For Wilshire Baptist Church
My desk had become a wicked mess, with piles of papers stacked so high there was danger of them collapsing into one big pile that avalanched onto the floor.
The mess was a testament to recent months where I was so busy and buffeted from one project to another that my desk became a dumping ground for anything and everything. For a while there was evidence of attempted cleanup when I had some sorted stacks on the floor, but those had to go back on the desk in crisscross piles when I started bringing home papers to sort from George Gagliardi’s apartment.
I finally decided enough was enough when I couldn’t see half of my computer screen and there was no place to park a cup of coffee. I need both of those for work.
I felt foolish as I began sorting again, because I had a roommate in college who would clean the apartment whenever mid-terms or finals came around. He said he couldn’t think straight until he got things in order. I laughed at him then because I knew it was just his way of procrastinating about studying. I don’t laugh anymore because I find myself doing the same thing: putting off an important task by jumping into more menial tasks I’ve convinced myself need to come first.
On the other hand, I found something therapeutic, even spiritual, as I got started on the cleanup because it became an unexpected sort of Advent preparation. As in the carol “Joy to the World” with the text, “let every heart prepare Him room,” I felt in a way that in cleaning off my desk, I was getting my mind and spirit ready for Advent.
Underlying the entire process was a general throwing away of papers and documents I’d been holding onto for no reason other than I couldn’t decide what to do with them. As it turns out, the trash can is a very good place to put such things you can’t decide about and that no longer matter.
There were greeting cards from months and even years past I had kept to look at again but in fact I hadn’t and rarely do. Some are holiday and birthday cards, and others are much-appreciated expressions of support and even prayer during difficult times. But those times have passed and it’s time to look ahead.
I had old worship folders from Sunday church services and more funerals than I care to count. I also had an elaborate invitation to a wedding in the Hill Country, the only one we’ve been to in the past five years if not longer. After all the funerals, it was a breath of fresh air to witness a new family being formed, but do we need to keep the invitation? We have pictures and great memories of time shared with old friends.
There were lots of medical records and statements from the past two years of cancer diagnosis, treatments and tests. Sure, they are documentation of a life-changing event, but shouldn’t I be focusing on the good life still to be lived?

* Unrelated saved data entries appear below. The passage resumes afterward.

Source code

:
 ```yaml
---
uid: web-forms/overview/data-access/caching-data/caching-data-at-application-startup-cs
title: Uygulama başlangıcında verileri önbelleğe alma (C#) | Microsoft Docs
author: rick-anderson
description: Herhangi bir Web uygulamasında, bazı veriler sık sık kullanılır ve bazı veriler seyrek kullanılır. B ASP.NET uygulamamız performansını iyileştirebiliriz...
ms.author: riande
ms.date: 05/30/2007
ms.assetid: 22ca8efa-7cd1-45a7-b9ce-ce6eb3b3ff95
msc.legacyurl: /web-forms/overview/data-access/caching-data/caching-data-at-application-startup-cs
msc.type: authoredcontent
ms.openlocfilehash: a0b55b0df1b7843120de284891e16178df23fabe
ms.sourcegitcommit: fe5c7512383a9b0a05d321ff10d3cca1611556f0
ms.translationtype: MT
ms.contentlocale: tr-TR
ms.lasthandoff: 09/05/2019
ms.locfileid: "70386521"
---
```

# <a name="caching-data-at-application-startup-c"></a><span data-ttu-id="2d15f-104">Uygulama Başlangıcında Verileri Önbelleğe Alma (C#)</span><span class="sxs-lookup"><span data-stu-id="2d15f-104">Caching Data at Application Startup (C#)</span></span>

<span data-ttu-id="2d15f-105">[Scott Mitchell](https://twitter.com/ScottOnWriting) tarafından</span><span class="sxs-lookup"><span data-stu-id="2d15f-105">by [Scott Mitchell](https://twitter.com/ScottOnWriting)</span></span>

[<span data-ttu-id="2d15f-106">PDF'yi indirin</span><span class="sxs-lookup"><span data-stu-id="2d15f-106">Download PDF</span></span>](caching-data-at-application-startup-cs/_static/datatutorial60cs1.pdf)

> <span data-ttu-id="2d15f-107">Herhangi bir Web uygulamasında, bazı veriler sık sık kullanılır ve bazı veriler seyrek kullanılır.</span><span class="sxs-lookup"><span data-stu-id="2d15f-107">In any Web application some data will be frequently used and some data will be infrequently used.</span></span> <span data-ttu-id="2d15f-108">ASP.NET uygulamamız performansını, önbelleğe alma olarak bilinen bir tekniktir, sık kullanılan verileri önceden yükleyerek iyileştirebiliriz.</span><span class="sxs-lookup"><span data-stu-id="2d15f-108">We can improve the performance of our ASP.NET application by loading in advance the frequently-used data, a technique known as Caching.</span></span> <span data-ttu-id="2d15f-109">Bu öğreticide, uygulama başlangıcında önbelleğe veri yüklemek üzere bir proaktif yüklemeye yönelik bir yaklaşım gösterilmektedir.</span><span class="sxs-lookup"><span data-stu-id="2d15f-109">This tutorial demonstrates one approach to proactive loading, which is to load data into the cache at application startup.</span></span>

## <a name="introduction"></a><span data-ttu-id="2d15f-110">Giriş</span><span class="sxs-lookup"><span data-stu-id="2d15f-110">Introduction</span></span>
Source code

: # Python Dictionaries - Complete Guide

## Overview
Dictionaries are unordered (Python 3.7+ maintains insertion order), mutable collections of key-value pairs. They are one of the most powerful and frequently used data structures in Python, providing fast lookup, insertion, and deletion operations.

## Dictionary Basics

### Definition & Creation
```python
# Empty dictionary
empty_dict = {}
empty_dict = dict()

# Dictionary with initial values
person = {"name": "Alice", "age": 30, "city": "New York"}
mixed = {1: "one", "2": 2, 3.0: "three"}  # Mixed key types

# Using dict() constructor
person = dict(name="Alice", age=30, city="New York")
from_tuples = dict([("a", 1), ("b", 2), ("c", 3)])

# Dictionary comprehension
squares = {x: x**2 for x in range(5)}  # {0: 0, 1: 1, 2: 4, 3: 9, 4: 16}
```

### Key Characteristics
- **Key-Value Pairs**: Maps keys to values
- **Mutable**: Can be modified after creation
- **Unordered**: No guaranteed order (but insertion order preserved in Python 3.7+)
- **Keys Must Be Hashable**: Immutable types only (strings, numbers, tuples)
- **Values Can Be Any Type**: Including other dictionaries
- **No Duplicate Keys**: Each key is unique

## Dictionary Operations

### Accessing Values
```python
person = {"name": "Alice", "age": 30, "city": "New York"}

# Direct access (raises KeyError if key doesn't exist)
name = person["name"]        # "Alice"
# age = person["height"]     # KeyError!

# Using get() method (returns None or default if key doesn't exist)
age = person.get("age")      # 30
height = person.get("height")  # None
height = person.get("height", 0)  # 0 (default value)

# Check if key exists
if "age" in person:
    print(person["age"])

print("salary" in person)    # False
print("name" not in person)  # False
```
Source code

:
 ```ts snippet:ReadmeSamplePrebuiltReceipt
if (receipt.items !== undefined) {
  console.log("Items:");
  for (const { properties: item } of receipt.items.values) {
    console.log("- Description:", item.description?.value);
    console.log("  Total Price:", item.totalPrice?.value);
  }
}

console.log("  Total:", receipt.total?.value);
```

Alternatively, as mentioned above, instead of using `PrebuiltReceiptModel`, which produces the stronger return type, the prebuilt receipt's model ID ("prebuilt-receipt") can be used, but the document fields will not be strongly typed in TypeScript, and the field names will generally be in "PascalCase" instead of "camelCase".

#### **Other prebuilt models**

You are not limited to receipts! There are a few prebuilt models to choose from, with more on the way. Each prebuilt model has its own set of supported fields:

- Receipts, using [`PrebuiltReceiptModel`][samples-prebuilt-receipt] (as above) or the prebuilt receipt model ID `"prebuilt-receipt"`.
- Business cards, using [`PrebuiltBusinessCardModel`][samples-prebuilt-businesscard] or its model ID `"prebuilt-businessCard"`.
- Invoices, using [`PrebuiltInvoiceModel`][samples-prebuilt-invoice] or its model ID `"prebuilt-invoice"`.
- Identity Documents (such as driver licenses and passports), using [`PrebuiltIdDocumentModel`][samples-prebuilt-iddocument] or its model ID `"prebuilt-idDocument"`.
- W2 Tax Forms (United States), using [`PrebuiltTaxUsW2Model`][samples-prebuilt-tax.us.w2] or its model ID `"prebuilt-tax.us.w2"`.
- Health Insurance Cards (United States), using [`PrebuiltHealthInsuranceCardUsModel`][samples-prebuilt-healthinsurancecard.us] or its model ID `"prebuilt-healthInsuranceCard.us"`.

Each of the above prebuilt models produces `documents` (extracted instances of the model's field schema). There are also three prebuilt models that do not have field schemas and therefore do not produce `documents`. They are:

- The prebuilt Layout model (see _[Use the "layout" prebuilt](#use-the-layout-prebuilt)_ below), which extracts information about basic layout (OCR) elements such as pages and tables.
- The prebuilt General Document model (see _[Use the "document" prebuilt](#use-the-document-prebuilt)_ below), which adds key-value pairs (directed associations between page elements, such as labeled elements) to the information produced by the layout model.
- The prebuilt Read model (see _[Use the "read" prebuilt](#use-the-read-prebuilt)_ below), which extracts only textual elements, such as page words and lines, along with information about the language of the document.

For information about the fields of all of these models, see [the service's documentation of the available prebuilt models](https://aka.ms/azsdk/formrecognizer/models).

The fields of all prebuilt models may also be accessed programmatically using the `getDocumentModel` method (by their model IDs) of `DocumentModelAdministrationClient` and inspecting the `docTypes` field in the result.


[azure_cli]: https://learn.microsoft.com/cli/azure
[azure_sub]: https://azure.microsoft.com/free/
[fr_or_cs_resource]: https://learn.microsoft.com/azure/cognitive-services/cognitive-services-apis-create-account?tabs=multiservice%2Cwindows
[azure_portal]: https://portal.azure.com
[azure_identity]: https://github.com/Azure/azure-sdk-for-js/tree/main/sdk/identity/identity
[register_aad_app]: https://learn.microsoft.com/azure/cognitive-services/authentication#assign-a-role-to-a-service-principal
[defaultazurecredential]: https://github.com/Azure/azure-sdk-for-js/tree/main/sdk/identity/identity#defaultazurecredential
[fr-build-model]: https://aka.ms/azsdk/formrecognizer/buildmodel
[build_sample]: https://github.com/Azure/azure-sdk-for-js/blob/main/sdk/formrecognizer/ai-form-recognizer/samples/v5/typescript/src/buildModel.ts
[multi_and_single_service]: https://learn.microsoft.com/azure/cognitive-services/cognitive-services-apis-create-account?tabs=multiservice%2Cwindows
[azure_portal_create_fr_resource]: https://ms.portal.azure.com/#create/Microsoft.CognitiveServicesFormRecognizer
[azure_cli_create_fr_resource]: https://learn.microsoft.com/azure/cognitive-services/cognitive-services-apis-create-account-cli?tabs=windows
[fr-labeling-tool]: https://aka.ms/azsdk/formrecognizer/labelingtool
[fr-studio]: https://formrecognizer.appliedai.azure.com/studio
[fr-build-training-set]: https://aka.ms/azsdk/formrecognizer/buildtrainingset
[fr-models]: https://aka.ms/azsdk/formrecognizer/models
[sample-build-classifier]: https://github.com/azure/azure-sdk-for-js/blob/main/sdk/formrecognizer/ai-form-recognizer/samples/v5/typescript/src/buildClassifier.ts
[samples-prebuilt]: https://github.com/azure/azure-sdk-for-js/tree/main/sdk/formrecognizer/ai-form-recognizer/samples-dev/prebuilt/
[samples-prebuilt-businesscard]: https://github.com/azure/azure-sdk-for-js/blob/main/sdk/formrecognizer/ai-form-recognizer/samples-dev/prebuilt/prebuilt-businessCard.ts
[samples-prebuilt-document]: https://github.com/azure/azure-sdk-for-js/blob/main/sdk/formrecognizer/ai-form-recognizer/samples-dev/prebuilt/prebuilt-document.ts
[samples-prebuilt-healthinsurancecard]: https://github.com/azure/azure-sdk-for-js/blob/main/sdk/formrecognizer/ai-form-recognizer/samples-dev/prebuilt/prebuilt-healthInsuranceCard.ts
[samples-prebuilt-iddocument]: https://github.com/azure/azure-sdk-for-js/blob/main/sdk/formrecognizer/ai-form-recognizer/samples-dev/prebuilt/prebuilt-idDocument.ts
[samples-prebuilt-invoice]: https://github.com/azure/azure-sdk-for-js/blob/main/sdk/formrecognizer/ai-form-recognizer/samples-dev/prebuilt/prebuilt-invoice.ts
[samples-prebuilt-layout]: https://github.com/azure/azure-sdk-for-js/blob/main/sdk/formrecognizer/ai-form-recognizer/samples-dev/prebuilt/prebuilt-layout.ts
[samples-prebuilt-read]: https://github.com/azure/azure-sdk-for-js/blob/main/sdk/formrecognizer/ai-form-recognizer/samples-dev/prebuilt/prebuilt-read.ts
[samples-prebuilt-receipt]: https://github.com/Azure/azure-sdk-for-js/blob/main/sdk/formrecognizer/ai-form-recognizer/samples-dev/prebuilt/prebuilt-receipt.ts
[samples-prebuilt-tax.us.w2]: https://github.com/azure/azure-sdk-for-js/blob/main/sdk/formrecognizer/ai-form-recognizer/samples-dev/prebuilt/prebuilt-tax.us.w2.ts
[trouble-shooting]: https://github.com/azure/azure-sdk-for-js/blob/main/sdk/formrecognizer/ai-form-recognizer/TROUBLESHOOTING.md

Also in the piles were receipts and statements that will become part of our filing for taxes in a few months, but also just receipts from the comings and goings of everyday life: dining at a favorite restaurant, buying flowers at the nursery, purchasing replacement parts online for this device or that appliance.
Interspersed were odds and ends from my time serving as coordinator for Wilshire’s deacon body: attendance records, financial reports, scribbled notes for meeting minutes that have long been typed and recorded. From what I can see, the deacons have gotten along fine with new and improved processes. They don’t need my old documents any more than I do.
Falling out of almost every pile were business cards from people I’ve dealt with, others I collected and have forgotten why, and some that were taped on the front door by tree and lawn services I was never going to hire. And there were plenty of papers I set aside for no other reason than I was too lazy or too busy to make a decision on whether they should go or stay. As I forced myself to make those decisions now, it was no surprise that most of them went in the trash. Wouldn’t it have been better to do that when I first handled them?
Everything I threw away was a record of the life I live in the here and now but has no bearing on what is to come: the new life that is heralded in the birth of the Christ child. The documents I trashed are important in the moment because we do need to pay our bills and take care of commitments to and from others. But too often they can pile up and become a source of anxiety, distraction and obsession. They can become sort of an altar to ourselves: “This is me; this is what I do; this is who I am.”
With my desk mostly clear now, I have room to work, think, meditate, even pray. The floor is clear and ready for the Christmas tree we always put in our upstairs window. Most of all, the cleanup has helped prepare room in my head and heart for the one who has already prepared room for us.